- **JOB ITEM**
Convert everything from the line containing "ailelerin rahatça seyahat" down to the line containing "olmadan seyahat ederler." into a numbered list, leaving out any blank lines.

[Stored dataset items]
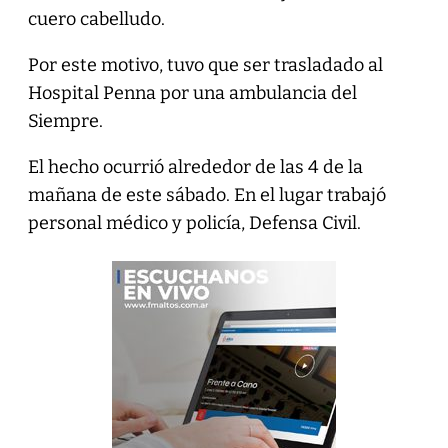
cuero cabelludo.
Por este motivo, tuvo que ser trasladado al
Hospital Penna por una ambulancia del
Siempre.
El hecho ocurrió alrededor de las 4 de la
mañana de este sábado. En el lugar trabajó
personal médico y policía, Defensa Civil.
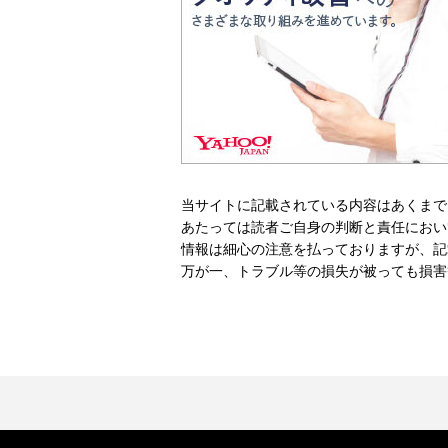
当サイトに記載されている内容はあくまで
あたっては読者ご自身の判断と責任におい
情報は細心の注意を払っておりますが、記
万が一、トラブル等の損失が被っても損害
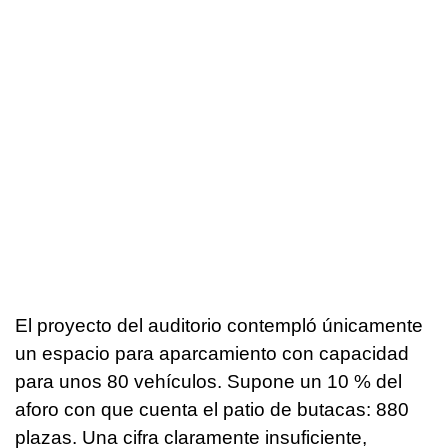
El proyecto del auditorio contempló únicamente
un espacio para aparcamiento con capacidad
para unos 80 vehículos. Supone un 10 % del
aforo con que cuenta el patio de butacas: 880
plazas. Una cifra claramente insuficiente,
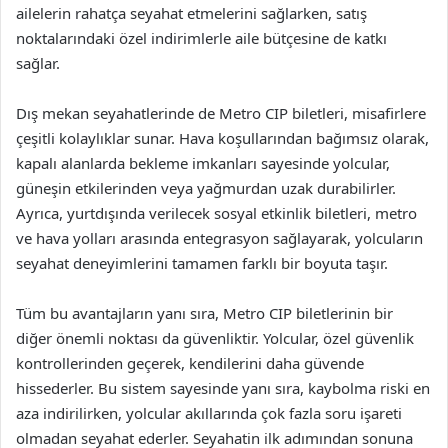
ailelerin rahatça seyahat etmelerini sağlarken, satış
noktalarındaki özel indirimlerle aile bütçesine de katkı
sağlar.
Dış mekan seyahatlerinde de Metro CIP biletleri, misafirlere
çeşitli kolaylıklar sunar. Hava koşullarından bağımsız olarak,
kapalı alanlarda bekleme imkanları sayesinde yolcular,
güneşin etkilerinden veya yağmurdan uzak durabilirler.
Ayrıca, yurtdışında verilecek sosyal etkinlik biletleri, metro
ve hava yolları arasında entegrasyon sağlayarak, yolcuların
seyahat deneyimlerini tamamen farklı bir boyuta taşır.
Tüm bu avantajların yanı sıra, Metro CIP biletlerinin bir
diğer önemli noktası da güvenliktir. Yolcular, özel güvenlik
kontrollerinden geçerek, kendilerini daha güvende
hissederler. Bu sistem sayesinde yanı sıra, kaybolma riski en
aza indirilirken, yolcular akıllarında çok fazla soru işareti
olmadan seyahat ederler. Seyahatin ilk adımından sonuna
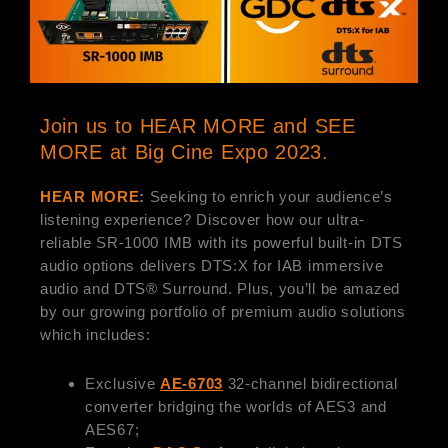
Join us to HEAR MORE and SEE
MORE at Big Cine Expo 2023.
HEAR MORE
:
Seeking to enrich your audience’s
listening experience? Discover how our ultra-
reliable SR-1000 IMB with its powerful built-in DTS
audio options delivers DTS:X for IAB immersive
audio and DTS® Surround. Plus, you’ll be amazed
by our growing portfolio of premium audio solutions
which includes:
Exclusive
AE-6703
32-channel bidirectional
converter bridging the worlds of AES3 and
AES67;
---
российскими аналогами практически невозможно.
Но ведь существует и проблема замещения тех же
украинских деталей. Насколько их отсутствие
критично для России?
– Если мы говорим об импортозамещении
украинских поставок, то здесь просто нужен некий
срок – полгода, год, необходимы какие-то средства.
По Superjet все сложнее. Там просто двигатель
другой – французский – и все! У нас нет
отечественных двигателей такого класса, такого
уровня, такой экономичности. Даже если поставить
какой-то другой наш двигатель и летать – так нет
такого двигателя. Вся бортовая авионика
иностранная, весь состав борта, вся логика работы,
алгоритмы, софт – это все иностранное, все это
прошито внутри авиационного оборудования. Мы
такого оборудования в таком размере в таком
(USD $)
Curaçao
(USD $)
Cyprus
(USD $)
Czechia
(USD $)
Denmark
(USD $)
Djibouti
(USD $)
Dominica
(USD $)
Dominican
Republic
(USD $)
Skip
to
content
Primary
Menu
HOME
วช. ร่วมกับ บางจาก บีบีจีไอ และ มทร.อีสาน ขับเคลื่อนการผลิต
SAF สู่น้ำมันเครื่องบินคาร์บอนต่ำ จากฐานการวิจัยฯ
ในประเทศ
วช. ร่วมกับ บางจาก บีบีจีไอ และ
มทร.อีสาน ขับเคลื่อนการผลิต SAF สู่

- **WRITTEN ANSWER**
1. ailelerin rahatça seyahat etmelerini sağlarken, satış
2. noktalarındaki özel indirimlerle aile bütçesine de katkı
3. sağlar.
4. Dış mekan seyahatlerinde de Metro CIP biletleri, misafirlere
5. çeşitli kolaylıklar sunar. Hava koşullarından bağımsız olarak,
6. kapalı alanlarda bekleme imkanları sayesinde yolcular,
7. güneşin etkilerinden veya yağmurdan uzak durabilirler.
8. Ayrıca, yurtdışında verilecek sosyal etkinlik biletleri, metro
9. ve hava yolları arasında entegrasyon sağlayarak, yolcuların
10. seyahat deneyimlerini tamamen farklı bir boyuta taşır.
11. Tüm bu avantajların yanı sıra, Metro CIP biletlerinin bir
12. diğer önemli noktası da güvenliktir. Yolcular, özel güvenlik
13. kontrollerinden geçerek, kendilerini daha güvende
14. hissederler. Bu sistem sayesinde yanı sıra, kaybolma riski en
15. aza indirilirken, yolcular akıllarında çok fazla soru işareti
16. olmadan seyahat ederler. Seyahatin ilk adımından sonuna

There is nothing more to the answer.